Addressing members at the association’s offshore conference in Colombo, Sri Lanka, yesterday, AIOFP executive director Peter Johnston revealed his association has recruited 49 individual advisers over a 10-week period – including a number of risk specialist practitioners – with many voicing disappointment with the AFA and FPA for their role in supposedly cooperating with the FSC in developing the Life Insurance Framework (LIF).
Mr Johnston said that while IFAs that are members of these organisations may be well-intentioned, they are also inadvertently helping to increase the political influence of the institutionally-aligned sector.
“All these advisers are doing is funding the enemy to act against their own interests. Being a member of [the AFA and FPA] gives them greater leverage to say that they represent the entire industry and not just those aligned to the insurers and institutions,” he said.
“When you get your next membership renewal notice, just ask yourself: who are you really supporting?”
While Mr Johnston has previously argued that the various adviser associations should be “homologous”, and that the AFA should stick to representing risk and life insurance advisers, he says the AFA’s role in working with the FSC to create the LIF means the former Life Underwriters Association has abandoned its core constituency.
“The AFA has proven that it is supporting life insurers and not risk advisers by caving to their demands on hybrids and clawbacks,” he said. “We are now getting an influx of risk advisers looking to join the AIOFP.”
The AFA and FPA had left the federal government with the misguided impression that all advisers support the LIF, he claims, reflecting on recent discussions with Small Business Minister and Assistant Treasurer Kelly O’Dwyer.
AIOFP chair and Beacon Group boss Peter Daly argued that the LIF negotiations revealed the true motivations of the two largest financial advice associations.
“The FPA and AFA are compromised,” Mr Daly said. “They do not represent the views or interests of the independent sector and we cannot rely on them to support our needs.”
Mr Daly indicated that while the AIOFP has sought to find common ground with rival associations in recent years – including through participation in a number of government-overseen forums – it cannot forgive the role these organisations played in allegedly succumbing to insurer demands during LIF negotiations.
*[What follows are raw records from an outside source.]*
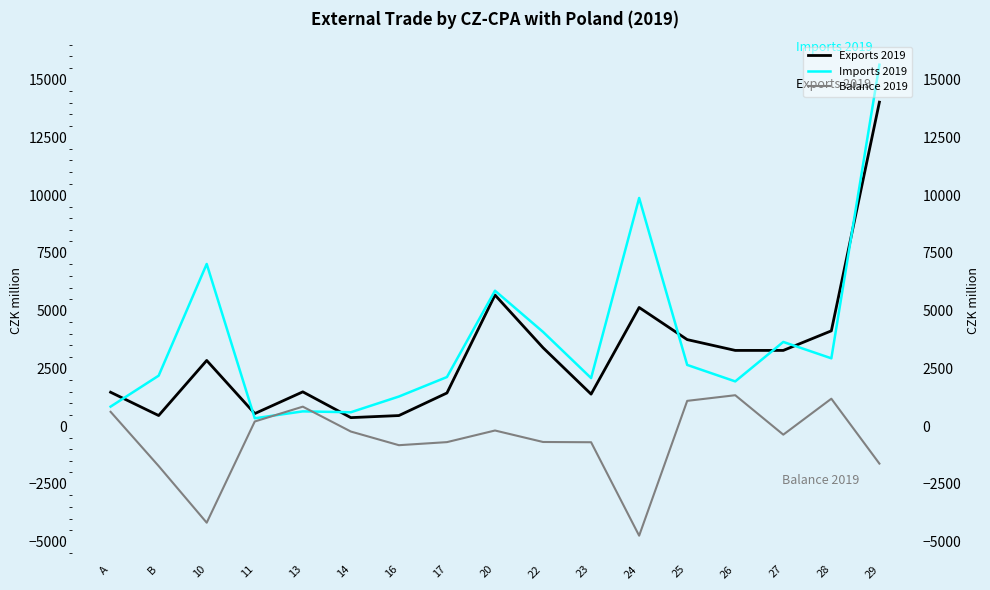

In Imports 2019, how many points are lower than both neighbors (excluding endpoints)?

5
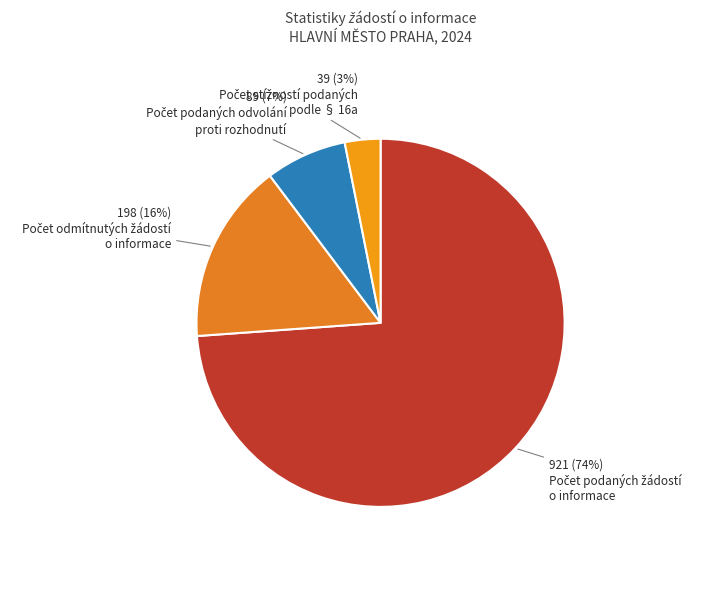

How many segments does this pie chart have?

4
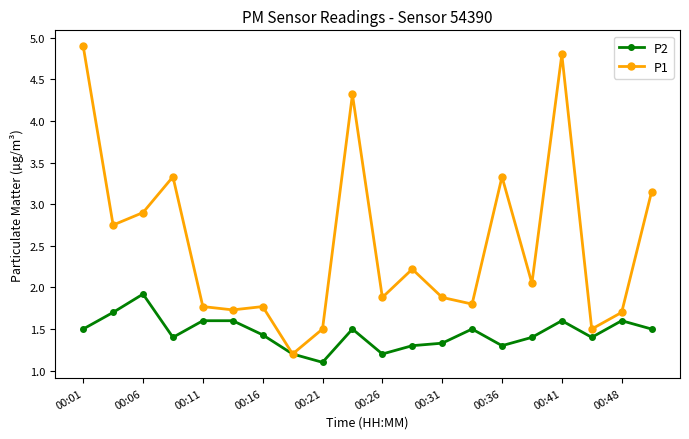

Rank the series by their maximum value, from lowest to highest.

P2, P1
He argued that the AIOFP will instead focus its efforts on representing a “united independent sector”.
However, both the FPA and AFA have maintained that had it not been for their involvement in the LIF process, risk advisers would have received a less generous arrangement than agreed to in the LIF.
“We could [have] ended up with something like a nil commission [model],” AFA president Deborah Kent said in a communication to members in late 2015.
“There are still others out there that would rather see us have nothing, or [even] level commissions, which was [recommended] in the FSI report.”
In April, the AFA and FPA told ifa that their membership base is growing and member satisfaction is on an upward trend.




Jason,
You may be talking about a prior structure set up to provide a competitive platform to insto driven ones. That platform approach was exited 2 years ago as it achieved its purpose of making instos compete on margin and give existing clients on the platform the same deal as new clients.
If you are unaware of that detail then you are simply misinformed. Alternatively if you were then it is you participating in another unfortunate example of FPA driven misinformation. One we have all felt the consequences of with recent LIF lobbying.
The big two have dropped the ball and there is an opportunity for someone to step in and represent advisers
I could not agree more with this. Until the AFA and FPA stop being so heavily funded by the companies within the FSC they can never truly be impartial, independent or supporting the best interests of the end consumer or their members which is their constitutional duty.
The FPA and particularly the AFA did not have the support of their members when negotiating the LIF. End of story.
The LIF framework does not work for the consumer and is only within the best interests of the insurance companies and perhaps the few planners with high net worth clients. End of story.
And to Michael’s comments below if you think commission models are on the way out. Think again. You only have to look at the direct insurance carve out the FSC are trying to sneak into the LIF to realise that commissions will be thriving in the direct space. That is your competition if you are too naive to see that.
This is just ridiculous. Commission models are on the way out. People need to wake up and pay attention. The AIOFP may be presenting the view of its members but it is not doing its members any favours. The LIF framework could have eliminated commission all together and advisers would have had to charge fees.
Move on and adapt
Really? When can we stop this industry association bickering? There are so many other things that are better use of your time than spending time slamming each other in the press.
If the AIOFP want to get serious about uniting the independent advisers the first step would have be to stop advocating a model that whitelabels a platform and takes a margin off it at the client’s cost. Quality independent planners will never accept such a conflicted model and it begs the question how the “I” in AIOPF is even legal. Over 400 independent and not so independent advisers at the FPA lunch in Brisbane yesterday alone says the organisation is heading in the right direction. Red Tape is undoubtedly out of control and Insurance commission a very difficult area, but putting our heads in the sand and wishing for yesterday’s product gouge to continue and yes that includes admin platform margins as well as up fronts that aren’t compatible with modern lapse and replacement rates isn’t going to help!